A month later he decided to head to Tech.

“(Stoudamire) recruited me well, just showed me things that I wanted to see, how I could play, how I could get to where I wanted to get to,” Gapare said.

Gapare was in the Tech starting lineup Nov. 6 in the Jackets’ regular-season opener, one of six games Gapare has started this season. He played a little less than 16 minutes, scored a bucket and grabbed a rebound in his debut, a win over Georgia Southern. The stats have been erratic since.

In seven games this season Gapare has been held scoreless. In five games he has played less than 10 minutes. In only four games has he pulled down four rebounds or more.

But then there are nights like Dec. 16 in New York. Or Tuesday against No. 3 North Carolina, in which Gapare had eight rebounds and three blocks to go with six points. It’s on those days that Gapare proves how much he can impact a game.

“It’s hard to get me excited when I know (he has) so much more to give. I appreciate where he’s come, how far he has come, but he’s got so much more to give. I want it all out of him,” Stoudamire said. “He’s a long, athletic version of all the greats that have played the game. The more confidence he has in his approach to the game, if he continues to have the same approach, and even get better and beyond and get addicted to that approach of being a hard worker, I think the sky’s the limit for him.”

Gapare, who missed three games earlier this season with a concussion, visited Tech’s campus in the spring with his mother. She has urged her son to take interest in a career in finance. Gapare said he wants to own his own business one day, or perhaps become a CEO.
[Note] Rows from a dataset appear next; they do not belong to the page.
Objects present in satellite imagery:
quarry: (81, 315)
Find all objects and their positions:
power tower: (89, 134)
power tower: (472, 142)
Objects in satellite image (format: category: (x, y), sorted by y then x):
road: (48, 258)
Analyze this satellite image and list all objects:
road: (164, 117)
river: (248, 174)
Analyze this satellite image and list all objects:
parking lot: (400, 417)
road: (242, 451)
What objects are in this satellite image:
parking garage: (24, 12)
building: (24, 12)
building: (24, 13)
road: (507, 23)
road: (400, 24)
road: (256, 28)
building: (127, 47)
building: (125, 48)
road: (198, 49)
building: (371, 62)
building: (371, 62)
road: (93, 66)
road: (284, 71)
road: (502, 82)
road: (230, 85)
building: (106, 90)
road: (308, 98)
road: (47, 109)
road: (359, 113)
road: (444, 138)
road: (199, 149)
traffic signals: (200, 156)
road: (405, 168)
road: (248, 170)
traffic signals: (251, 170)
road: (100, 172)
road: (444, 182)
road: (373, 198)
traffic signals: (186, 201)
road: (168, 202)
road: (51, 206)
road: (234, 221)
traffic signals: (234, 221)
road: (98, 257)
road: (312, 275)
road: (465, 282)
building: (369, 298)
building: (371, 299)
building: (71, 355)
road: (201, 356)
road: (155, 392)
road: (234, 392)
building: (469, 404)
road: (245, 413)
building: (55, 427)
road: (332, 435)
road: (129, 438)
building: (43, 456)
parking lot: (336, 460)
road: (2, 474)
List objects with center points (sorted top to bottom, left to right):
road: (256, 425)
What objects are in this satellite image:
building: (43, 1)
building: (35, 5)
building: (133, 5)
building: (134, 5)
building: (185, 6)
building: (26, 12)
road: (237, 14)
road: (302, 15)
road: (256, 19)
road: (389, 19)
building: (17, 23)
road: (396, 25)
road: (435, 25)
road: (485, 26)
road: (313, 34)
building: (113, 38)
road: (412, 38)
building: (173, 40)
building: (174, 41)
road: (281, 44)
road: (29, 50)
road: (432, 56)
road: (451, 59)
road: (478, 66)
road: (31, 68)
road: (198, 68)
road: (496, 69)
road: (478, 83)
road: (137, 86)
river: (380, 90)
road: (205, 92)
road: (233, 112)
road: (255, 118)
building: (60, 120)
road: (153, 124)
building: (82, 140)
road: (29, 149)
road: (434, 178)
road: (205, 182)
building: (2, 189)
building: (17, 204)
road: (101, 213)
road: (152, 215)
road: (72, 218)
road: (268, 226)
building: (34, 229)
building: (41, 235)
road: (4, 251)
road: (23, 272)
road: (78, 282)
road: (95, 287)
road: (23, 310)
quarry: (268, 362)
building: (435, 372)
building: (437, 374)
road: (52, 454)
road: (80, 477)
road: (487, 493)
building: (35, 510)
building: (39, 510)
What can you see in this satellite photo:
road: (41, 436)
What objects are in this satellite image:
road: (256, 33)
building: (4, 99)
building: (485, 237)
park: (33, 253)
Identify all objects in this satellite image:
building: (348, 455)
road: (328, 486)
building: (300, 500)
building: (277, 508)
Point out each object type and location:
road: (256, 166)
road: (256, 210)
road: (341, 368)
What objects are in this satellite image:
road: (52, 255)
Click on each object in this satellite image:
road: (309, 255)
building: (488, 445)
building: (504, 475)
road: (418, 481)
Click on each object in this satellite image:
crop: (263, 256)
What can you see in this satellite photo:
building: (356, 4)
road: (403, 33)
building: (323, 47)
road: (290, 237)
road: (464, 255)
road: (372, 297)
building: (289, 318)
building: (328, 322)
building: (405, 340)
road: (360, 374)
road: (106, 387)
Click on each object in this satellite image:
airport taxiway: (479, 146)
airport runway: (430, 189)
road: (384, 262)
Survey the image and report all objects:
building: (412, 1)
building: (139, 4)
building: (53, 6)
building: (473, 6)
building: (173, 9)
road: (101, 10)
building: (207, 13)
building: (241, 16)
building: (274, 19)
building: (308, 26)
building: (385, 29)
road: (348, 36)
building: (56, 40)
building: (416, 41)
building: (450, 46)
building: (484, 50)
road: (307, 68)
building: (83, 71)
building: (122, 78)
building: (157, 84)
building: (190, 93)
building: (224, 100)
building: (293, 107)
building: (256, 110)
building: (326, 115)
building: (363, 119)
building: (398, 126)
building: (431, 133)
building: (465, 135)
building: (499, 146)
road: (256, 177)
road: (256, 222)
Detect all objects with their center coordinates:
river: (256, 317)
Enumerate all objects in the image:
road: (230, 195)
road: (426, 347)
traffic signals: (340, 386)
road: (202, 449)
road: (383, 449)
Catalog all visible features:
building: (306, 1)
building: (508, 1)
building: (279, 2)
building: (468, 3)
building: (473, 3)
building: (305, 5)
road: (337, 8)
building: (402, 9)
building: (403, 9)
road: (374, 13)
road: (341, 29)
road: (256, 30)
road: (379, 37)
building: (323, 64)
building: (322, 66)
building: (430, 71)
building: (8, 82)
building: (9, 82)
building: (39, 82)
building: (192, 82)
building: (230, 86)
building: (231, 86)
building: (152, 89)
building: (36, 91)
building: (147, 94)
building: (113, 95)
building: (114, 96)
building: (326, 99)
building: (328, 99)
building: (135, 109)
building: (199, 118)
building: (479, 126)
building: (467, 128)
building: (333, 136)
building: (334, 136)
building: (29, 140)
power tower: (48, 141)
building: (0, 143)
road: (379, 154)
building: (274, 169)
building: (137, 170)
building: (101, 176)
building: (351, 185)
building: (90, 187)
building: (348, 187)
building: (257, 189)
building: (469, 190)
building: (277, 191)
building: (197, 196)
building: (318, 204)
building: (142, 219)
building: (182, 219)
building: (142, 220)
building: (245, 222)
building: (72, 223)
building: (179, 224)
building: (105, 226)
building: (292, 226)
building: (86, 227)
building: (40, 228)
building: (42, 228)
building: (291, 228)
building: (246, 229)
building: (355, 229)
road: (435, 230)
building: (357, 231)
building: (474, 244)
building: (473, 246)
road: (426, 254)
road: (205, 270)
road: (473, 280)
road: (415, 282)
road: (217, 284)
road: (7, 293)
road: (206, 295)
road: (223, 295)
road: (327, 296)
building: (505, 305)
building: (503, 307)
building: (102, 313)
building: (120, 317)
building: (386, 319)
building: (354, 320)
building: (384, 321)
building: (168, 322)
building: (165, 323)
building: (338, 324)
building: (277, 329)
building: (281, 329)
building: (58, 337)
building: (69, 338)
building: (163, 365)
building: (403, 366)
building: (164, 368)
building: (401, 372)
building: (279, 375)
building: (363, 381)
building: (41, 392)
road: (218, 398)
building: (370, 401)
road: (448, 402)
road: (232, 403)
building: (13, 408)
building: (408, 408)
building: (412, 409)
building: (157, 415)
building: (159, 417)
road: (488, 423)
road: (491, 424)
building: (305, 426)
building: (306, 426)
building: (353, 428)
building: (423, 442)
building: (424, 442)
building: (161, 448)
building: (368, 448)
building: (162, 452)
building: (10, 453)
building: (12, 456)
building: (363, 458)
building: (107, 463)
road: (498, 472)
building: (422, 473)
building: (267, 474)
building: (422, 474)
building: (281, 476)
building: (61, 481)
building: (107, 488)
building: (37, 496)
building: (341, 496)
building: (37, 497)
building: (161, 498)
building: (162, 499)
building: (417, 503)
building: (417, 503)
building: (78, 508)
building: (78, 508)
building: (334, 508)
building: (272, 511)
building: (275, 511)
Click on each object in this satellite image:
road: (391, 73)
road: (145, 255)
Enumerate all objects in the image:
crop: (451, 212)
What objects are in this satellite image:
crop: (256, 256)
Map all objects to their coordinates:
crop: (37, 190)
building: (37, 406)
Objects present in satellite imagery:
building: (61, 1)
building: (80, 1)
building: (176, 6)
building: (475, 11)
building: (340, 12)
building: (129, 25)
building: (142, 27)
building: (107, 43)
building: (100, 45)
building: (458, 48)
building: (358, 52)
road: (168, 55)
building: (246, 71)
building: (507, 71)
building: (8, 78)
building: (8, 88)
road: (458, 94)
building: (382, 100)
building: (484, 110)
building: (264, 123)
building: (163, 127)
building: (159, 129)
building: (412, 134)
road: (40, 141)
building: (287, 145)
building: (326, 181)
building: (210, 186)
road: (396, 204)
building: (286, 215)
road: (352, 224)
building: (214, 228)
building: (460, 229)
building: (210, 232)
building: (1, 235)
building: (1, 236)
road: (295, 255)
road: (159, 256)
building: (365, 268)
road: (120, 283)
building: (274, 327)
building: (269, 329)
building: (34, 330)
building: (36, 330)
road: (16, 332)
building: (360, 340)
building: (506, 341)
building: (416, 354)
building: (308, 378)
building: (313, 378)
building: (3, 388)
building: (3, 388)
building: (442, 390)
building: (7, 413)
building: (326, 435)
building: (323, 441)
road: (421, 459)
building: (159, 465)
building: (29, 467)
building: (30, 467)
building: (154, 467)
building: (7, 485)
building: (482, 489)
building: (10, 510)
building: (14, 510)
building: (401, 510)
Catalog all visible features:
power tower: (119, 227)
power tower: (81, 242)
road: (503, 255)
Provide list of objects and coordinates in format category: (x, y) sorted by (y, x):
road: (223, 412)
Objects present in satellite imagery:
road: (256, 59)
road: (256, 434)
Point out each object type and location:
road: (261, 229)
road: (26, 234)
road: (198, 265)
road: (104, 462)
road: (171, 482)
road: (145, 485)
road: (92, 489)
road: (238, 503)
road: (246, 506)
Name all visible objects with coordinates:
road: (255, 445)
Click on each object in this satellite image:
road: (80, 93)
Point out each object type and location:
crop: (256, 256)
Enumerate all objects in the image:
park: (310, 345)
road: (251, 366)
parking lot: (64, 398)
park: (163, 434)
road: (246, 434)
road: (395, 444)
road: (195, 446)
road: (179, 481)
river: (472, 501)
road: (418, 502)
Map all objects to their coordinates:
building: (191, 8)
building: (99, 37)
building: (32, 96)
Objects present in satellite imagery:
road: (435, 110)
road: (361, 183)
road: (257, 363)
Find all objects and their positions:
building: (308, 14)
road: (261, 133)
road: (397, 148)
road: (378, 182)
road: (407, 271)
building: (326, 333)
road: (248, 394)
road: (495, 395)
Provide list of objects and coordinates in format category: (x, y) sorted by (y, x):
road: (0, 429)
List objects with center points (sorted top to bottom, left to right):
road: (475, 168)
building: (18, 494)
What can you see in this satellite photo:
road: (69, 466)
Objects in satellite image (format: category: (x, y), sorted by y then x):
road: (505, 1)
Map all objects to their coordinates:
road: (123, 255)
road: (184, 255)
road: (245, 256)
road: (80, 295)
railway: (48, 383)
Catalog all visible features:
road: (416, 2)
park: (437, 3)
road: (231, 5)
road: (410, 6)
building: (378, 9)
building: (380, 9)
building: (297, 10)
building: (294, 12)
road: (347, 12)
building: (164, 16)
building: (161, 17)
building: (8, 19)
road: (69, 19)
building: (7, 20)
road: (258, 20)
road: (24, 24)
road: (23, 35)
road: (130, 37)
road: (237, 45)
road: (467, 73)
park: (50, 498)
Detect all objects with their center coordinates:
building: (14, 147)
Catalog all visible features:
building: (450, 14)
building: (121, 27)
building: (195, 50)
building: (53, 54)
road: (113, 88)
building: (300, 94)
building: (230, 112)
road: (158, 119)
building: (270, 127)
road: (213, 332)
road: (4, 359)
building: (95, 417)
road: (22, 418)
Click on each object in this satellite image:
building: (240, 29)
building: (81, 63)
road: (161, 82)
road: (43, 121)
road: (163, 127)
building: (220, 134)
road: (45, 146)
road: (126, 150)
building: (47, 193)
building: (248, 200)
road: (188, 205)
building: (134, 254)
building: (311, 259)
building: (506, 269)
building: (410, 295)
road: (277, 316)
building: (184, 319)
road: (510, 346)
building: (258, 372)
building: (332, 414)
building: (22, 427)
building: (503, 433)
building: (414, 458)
Meanwhile, on the basketball court, Stoudamire has implored Gapare to, “get lost in the little things,” like becoming a better defender, a better rebounder, a better screener and better at running the floor for transition dunks and layups. Doing those things will lead to a better version of Gapare and, ultimately, a better Jackets team as a whole.

Gapare and Tech (10-11, 3-7 ACC) play at North Carolina State (14-7, 6-4) at 5:30 p.m. Saturday.

“I think just growing my mindset, growing my knowledge of the game more. Understanding where I need to be at the right time, especially on the court,” he said. “Off the court, just taking care of my body. From there I just see things going up and up and up.”